REQUIRED ACTION 1.
Decide whether each of the statements (a), (b), and (c) agrees with the security text. (a) Inactive sessions end automatically after a default of 15 minutes. (b) Each user may hold up to two concurrent sessions. (c) Default values for security attributes are permissive. Answer each with yes or no, and quote the words of the text that decide it.
REQUIRED ACTION 2.
In the security text, which roles are named as examples of the hierarchical roles?
REQUIRED ACTION 3.
Rewrite the security text from "Security Management: Authorized" to "for operational needs.", swapping "restrictive" for "permissive".

TEXT SECTION.
Security Management: Authorized administrators can manage operator privileges, assign
roles, configure parameters, and maintain security policies through the management
interface (FMT_MSA.1, FMT_SMF.1). The TSF enforces role-based access control through
hierarchical roles, including System Administrator and Operator, in accordance with
FMT_SMR.1. Additionally, FMT_MSA.3 ensures that default values for security attributes are
restrictive by design, reducing the attack surface during object creation. Administrators
may override these defaults as required for operational needs.
TOE Access: The TOE enforces secure session management through both TSF-initiated and
user-initiated termination mechanisms. In accordance with FTA_SSL.3, the TOE
automatically terminates inactive user sessions after a configurable timeout period (default
15 minutes) to prevent unauthorized access from unattended terminals. Consistent with
FTA_SSL.4, users may also manually terminate their own sessions. When the period of
inactivity exceeds 15 minutes, the TOE automatically logs out the user and redirects them
to the login page.
In addition, the TOE enforces session control by denying session establishment for disabled
user accounts and limiting each user to a single concurrent session. This ensures that user
sessions are actively managed and prevents users from bypassing access restrictions by
maintaining multiple simultaneous sessions. Re-authentication requires administrator
intervention, ensuring controlled restoration of access.

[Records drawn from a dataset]
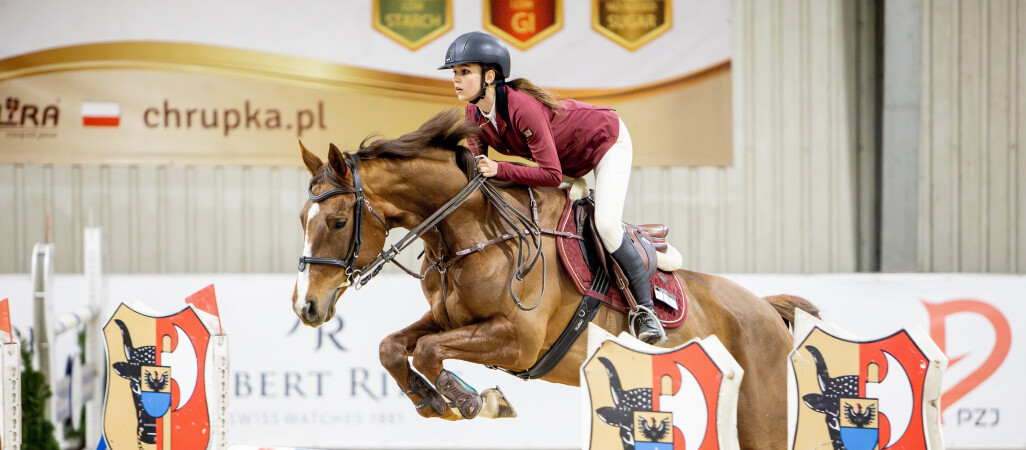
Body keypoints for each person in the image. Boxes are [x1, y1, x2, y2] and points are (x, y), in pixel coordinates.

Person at [438, 31, 666, 345]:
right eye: (454, 73)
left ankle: (645, 311)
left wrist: (500, 168)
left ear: (489, 76)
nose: (456, 79)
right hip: (568, 162)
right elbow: (481, 175)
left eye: (464, 72)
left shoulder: (522, 109)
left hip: (604, 142)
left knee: (607, 225)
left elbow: (549, 174)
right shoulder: (473, 114)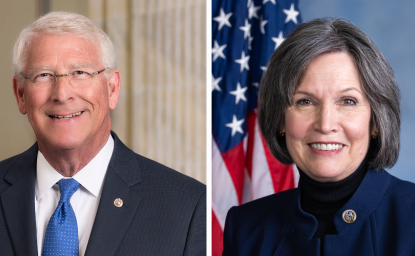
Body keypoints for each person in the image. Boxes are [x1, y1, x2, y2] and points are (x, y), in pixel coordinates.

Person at [0, 12, 205, 256]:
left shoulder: (187, 206)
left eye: (80, 73)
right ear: (20, 94)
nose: (62, 94)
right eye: (43, 75)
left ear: (112, 89)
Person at [222, 18, 415, 256]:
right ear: (281, 120)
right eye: (305, 101)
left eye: (347, 101)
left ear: (375, 121)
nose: (325, 124)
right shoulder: (245, 229)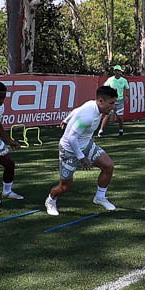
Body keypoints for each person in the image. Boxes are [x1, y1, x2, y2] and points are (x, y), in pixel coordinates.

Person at [46, 86, 120, 215]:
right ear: (101, 101)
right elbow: (71, 137)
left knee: (108, 166)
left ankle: (100, 198)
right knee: (65, 186)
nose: (113, 107)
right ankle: (50, 200)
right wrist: (81, 158)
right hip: (69, 150)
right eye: (111, 103)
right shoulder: (88, 117)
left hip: (87, 145)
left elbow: (76, 110)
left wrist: (66, 120)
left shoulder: (91, 104)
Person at [97, 65, 129, 137]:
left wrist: (126, 96)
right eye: (115, 70)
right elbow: (104, 87)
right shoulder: (110, 79)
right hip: (110, 101)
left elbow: (127, 88)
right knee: (107, 115)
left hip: (120, 100)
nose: (117, 72)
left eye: (118, 70)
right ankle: (101, 130)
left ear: (120, 72)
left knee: (120, 117)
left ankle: (121, 130)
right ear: (114, 71)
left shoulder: (124, 80)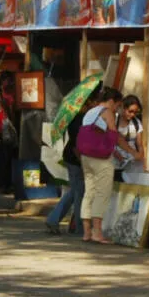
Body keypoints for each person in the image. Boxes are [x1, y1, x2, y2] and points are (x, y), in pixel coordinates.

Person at [45, 91, 97, 236]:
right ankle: (75, 226)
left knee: (76, 191)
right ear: (88, 103)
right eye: (93, 102)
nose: (95, 105)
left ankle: (56, 220)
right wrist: (83, 162)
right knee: (78, 192)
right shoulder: (79, 120)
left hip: (74, 158)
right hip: (75, 160)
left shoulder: (81, 118)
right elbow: (76, 144)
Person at [78, 87, 122, 244]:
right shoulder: (107, 112)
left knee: (89, 192)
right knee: (102, 193)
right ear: (111, 101)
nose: (116, 110)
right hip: (100, 159)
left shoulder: (90, 112)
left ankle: (86, 232)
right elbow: (113, 133)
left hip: (86, 157)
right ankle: (97, 233)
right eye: (117, 105)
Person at [114, 94, 144, 176]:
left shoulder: (136, 123)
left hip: (131, 165)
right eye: (130, 111)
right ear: (124, 107)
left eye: (135, 112)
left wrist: (140, 156)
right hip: (115, 164)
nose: (132, 115)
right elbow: (108, 142)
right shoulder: (114, 120)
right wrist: (120, 157)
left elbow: (139, 144)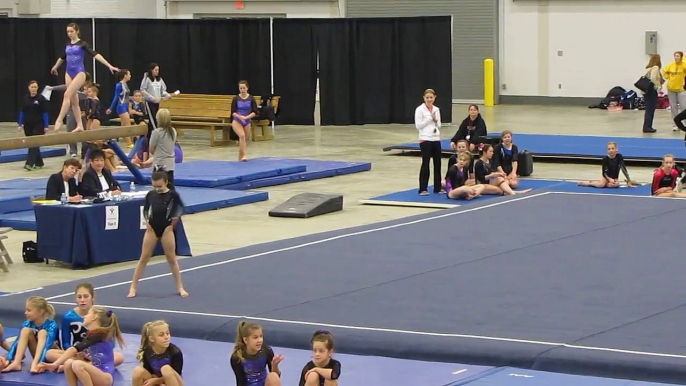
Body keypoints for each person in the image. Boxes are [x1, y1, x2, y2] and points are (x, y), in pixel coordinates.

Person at [128, 172, 187, 298]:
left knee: (171, 259)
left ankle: (180, 287)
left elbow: (181, 207)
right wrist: (147, 221)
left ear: (166, 183)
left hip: (166, 228)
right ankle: (133, 287)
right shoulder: (151, 194)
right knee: (144, 258)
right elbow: (145, 209)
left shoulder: (173, 195)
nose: (157, 189)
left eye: (159, 186)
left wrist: (174, 218)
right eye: (154, 186)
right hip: (152, 228)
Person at [51, 22, 118, 133]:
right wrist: (55, 67)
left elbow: (96, 55)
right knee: (74, 101)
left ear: (77, 31)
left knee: (66, 94)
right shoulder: (68, 44)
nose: (70, 34)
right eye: (68, 32)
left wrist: (109, 65)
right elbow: (62, 57)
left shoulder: (82, 44)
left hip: (79, 73)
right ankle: (80, 125)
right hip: (68, 72)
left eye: (72, 31)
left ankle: (59, 120)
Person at [46, 283, 125, 371]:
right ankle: (84, 365)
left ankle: (75, 366)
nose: (82, 300)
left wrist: (91, 355)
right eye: (79, 297)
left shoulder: (101, 315)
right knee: (49, 353)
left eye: (86, 296)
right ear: (75, 298)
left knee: (119, 357)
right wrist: (77, 353)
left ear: (92, 297)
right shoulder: (68, 317)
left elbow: (110, 342)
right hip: (77, 353)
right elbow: (65, 342)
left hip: (95, 354)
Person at [39, 307, 125, 386]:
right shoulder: (94, 333)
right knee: (68, 363)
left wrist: (55, 364)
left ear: (94, 317)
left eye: (87, 314)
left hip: (105, 377)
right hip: (96, 372)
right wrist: (88, 356)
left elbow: (73, 349)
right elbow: (101, 355)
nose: (84, 316)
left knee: (77, 364)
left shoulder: (99, 333)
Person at [1, 296, 59, 373]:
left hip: (50, 355)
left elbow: (47, 345)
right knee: (25, 330)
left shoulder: (52, 325)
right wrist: (9, 359)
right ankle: (16, 363)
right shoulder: (27, 324)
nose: (25, 313)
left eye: (29, 310)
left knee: (42, 332)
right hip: (37, 355)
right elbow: (17, 342)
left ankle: (35, 363)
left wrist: (39, 363)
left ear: (40, 311)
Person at [45, 73, 92, 157]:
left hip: (83, 112)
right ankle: (73, 151)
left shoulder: (88, 89)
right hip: (71, 111)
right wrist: (53, 88)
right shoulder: (74, 85)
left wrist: (87, 112)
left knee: (84, 132)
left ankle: (84, 151)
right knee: (71, 130)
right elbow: (64, 87)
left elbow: (92, 102)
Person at [132, 320, 184, 386]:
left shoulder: (175, 352)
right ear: (152, 339)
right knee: (137, 371)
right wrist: (157, 382)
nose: (166, 337)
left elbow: (176, 375)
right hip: (157, 380)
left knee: (166, 369)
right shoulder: (147, 352)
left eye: (167, 333)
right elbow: (150, 373)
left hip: (174, 382)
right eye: (161, 335)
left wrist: (157, 381)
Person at [230, 321, 283, 386]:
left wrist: (275, 365)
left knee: (273, 376)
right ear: (246, 340)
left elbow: (276, 379)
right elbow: (240, 382)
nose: (260, 340)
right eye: (255, 337)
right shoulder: (237, 358)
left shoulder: (266, 351)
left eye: (261, 336)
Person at [415, 88, 442, 196]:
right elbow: (418, 126)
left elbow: (439, 124)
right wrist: (429, 119)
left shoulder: (436, 109)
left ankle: (438, 187)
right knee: (426, 163)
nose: (429, 99)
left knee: (438, 163)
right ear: (424, 98)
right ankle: (423, 188)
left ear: (434, 98)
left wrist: (435, 120)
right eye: (427, 98)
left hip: (435, 138)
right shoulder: (419, 110)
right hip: (425, 139)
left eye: (431, 97)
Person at [18, 80, 50, 171]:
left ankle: (29, 163)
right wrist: (20, 123)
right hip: (28, 124)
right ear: (28, 88)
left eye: (35, 87)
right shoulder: (25, 98)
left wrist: (46, 125)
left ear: (37, 88)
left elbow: (45, 113)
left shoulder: (41, 99)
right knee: (33, 144)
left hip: (39, 124)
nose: (33, 89)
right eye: (32, 87)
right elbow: (22, 112)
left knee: (34, 143)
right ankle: (39, 163)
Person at [140, 63, 174, 139]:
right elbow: (142, 90)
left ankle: (149, 138)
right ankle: (156, 137)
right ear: (151, 70)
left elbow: (162, 91)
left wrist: (167, 95)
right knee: (153, 121)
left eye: (158, 70)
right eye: (155, 70)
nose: (157, 71)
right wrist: (151, 98)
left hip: (157, 103)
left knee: (153, 122)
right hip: (149, 103)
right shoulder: (147, 79)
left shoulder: (159, 80)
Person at [231, 80, 259, 162]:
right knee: (242, 136)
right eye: (240, 88)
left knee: (244, 140)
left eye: (244, 88)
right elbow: (233, 112)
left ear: (247, 88)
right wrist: (240, 117)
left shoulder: (251, 98)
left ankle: (240, 159)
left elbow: (255, 111)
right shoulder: (236, 99)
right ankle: (245, 155)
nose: (242, 90)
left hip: (247, 120)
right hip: (237, 120)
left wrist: (247, 117)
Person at [150, 109, 177, 189]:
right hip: (170, 164)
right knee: (170, 186)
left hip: (160, 164)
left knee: (159, 187)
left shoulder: (157, 132)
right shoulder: (173, 131)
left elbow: (151, 150)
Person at [106, 69, 134, 148]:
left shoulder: (125, 84)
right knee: (127, 125)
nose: (130, 76)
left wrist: (133, 100)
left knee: (123, 125)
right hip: (121, 107)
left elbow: (126, 97)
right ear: (125, 75)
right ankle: (129, 143)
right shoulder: (119, 85)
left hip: (125, 106)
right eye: (129, 74)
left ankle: (122, 140)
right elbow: (116, 97)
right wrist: (111, 108)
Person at [663, 51, 686, 131]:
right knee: (673, 107)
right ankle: (675, 125)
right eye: (675, 56)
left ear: (681, 57)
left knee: (683, 107)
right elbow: (664, 71)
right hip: (671, 89)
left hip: (681, 89)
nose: (676, 58)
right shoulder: (670, 65)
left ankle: (684, 123)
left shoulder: (684, 65)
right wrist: (667, 77)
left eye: (678, 56)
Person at [641, 54, 664, 133]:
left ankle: (646, 126)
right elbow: (653, 78)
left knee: (648, 109)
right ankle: (648, 126)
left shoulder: (648, 68)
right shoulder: (655, 68)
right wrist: (658, 86)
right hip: (651, 91)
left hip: (646, 91)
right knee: (650, 109)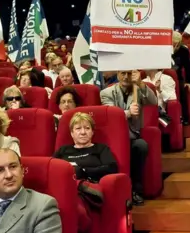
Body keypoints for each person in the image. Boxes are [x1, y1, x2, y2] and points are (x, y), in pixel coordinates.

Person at [100, 70, 157, 205]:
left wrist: (141, 84)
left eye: (129, 74)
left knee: (141, 146)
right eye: (123, 73)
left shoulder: (139, 89)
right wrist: (128, 113)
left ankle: (136, 190)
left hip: (132, 138)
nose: (126, 77)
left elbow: (153, 102)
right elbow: (111, 115)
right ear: (118, 74)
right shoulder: (106, 93)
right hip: (113, 139)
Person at [53, 112, 118, 182]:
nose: (83, 132)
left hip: (90, 186)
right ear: (72, 133)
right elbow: (52, 168)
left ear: (92, 132)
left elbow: (112, 168)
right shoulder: (63, 150)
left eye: (87, 128)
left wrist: (84, 171)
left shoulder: (101, 149)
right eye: (78, 128)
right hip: (64, 184)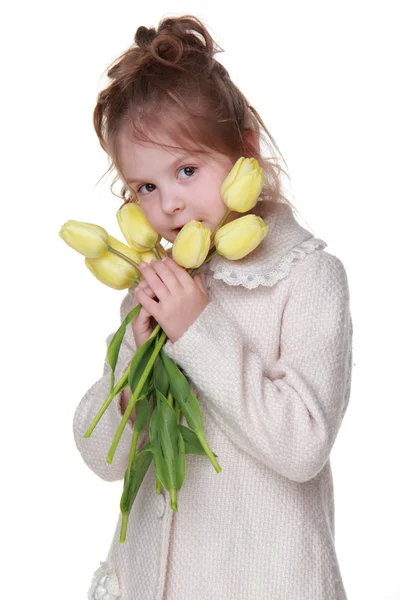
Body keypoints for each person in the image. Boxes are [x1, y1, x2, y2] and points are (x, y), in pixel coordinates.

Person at [73, 14, 353, 600]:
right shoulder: (155, 283)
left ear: (245, 150)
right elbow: (104, 457)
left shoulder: (307, 279)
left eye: (187, 170)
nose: (170, 204)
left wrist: (198, 331)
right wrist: (132, 353)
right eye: (145, 187)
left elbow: (302, 446)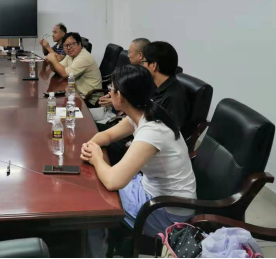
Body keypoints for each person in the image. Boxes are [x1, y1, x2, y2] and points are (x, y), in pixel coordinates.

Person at [82, 65, 196, 255]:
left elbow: (113, 181)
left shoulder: (152, 130)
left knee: (95, 205)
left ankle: (97, 252)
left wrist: (96, 157)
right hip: (151, 191)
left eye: (111, 89)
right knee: (97, 184)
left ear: (120, 96)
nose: (109, 92)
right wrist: (90, 145)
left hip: (167, 212)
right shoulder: (145, 111)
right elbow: (107, 136)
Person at [141, 41, 190, 131]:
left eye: (143, 62)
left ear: (154, 65)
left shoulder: (174, 98)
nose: (142, 66)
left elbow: (171, 133)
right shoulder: (154, 85)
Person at [46, 32, 101, 103]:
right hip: (76, 93)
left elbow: (65, 74)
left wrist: (53, 60)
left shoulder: (83, 57)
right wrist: (51, 62)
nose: (68, 48)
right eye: (65, 45)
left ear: (79, 44)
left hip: (88, 99)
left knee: (57, 102)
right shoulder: (70, 55)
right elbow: (58, 69)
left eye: (71, 44)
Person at [97, 38, 151, 110]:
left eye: (129, 52)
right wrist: (112, 94)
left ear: (140, 55)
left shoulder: (145, 77)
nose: (128, 56)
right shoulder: (132, 70)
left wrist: (115, 102)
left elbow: (139, 103)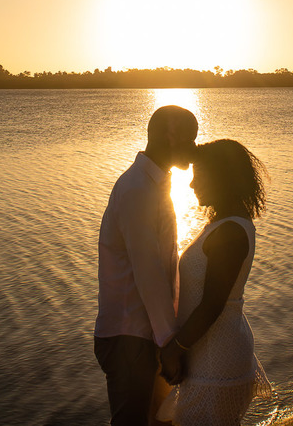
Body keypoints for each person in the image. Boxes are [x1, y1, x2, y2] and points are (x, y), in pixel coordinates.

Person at [95, 105, 199, 426]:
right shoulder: (137, 190)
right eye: (190, 139)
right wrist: (172, 344)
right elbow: (148, 273)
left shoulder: (154, 185)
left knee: (164, 421)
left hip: (147, 335)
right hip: (130, 339)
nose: (195, 149)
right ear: (170, 136)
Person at [157, 139, 272, 426]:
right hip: (211, 356)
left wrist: (175, 349)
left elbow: (212, 304)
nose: (193, 184)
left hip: (216, 363)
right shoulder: (225, 225)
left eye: (200, 175)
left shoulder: (231, 231)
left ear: (222, 177)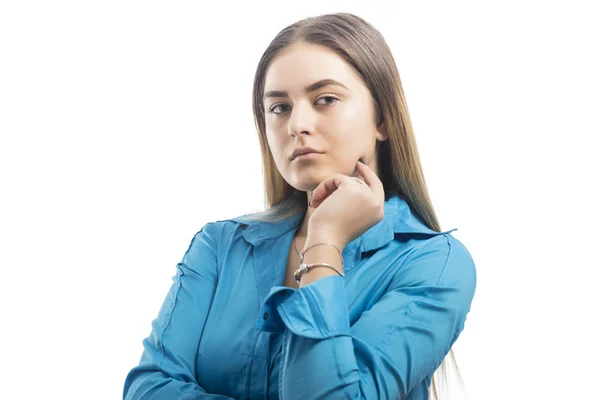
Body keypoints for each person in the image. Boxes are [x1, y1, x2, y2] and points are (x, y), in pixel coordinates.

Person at [123, 12, 476, 400]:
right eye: (279, 108)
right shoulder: (220, 247)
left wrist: (325, 239)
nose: (296, 124)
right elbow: (147, 388)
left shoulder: (436, 265)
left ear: (384, 119)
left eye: (325, 99)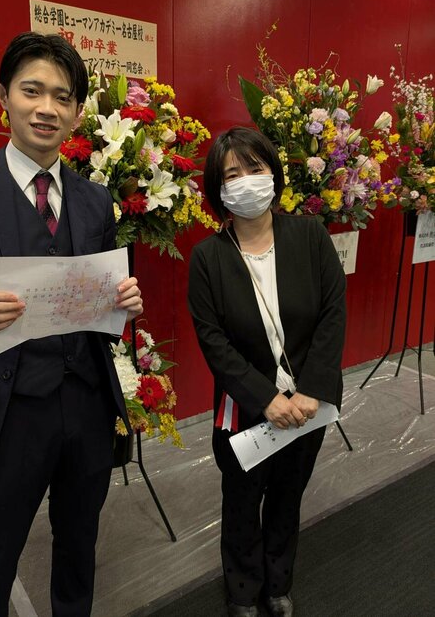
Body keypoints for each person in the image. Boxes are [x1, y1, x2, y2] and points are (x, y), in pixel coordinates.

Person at [0, 32, 143, 616]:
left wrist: (126, 301)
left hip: (86, 404)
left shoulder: (95, 200)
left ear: (76, 112)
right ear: (3, 96)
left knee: (79, 545)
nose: (47, 107)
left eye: (62, 97)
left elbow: (103, 296)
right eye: (32, 91)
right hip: (6, 407)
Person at [187, 127, 346, 617]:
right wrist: (265, 398)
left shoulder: (310, 236)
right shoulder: (208, 258)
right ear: (218, 190)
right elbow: (212, 340)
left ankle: (278, 584)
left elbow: (332, 313)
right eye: (232, 173)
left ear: (274, 173)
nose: (246, 181)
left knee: (287, 496)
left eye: (255, 168)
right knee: (241, 501)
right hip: (246, 407)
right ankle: (241, 590)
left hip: (308, 405)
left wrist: (312, 390)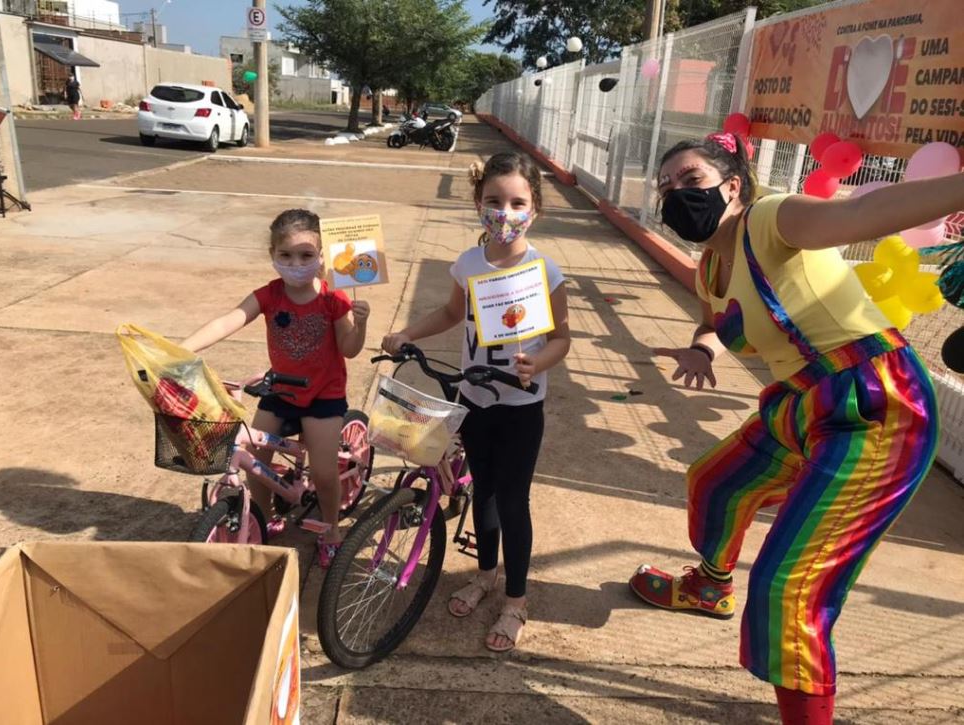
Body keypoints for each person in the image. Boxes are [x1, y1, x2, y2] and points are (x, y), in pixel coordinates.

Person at [628, 131, 961, 724]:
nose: (677, 194)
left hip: (874, 402)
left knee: (788, 591)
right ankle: (709, 586)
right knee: (715, 482)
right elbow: (714, 322)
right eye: (667, 187)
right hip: (797, 404)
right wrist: (702, 350)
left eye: (691, 180)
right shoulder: (711, 268)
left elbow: (861, 213)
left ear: (732, 185)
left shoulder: (771, 219)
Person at [381, 151, 570, 652]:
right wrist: (404, 332)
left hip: (521, 406)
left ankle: (516, 600)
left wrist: (540, 363)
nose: (504, 213)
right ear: (478, 204)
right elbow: (449, 313)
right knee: (482, 491)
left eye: (516, 203)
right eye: (494, 201)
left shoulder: (544, 270)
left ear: (535, 210)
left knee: (513, 500)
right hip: (475, 398)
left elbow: (562, 338)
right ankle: (485, 575)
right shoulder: (468, 263)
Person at [182, 208, 370, 567]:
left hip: (323, 397)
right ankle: (265, 519)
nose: (295, 263)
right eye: (285, 255)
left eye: (305, 255)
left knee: (324, 473)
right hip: (280, 392)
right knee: (255, 461)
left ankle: (332, 530)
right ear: (273, 255)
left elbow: (349, 349)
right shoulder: (269, 295)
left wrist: (359, 325)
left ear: (321, 257)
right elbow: (230, 319)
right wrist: (182, 349)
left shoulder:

TASK RESPONSE 1.
(a) Yes: "automatically terminates inactive user sessions after a configurable timeout period (default 15 minutes)"
(b) No: "limiting each user to a single concurrent session"
(c) No: "default values for security attributes are restrictive by design"

TASK RESPONSE 2.
System Administrator and Operator.

TASK RESPONSE 3.
Security Management: Authorized administrators can manage operator privileges, assign
roles, configure parameters, and maintain security policies through the management
interface (FMT_MSA.1, FMT_SMF.1). The TSF enforces role-based access control through
hierarchical roles, including System Administrator and Operator, in accordance with
FMT_SMR.1. Additionally, FMT_MSA.3 ensures that default values for security attributes are
permissive by design, reducing the attack surface during object creation. Administrators
may override these defaults as required for operational needs.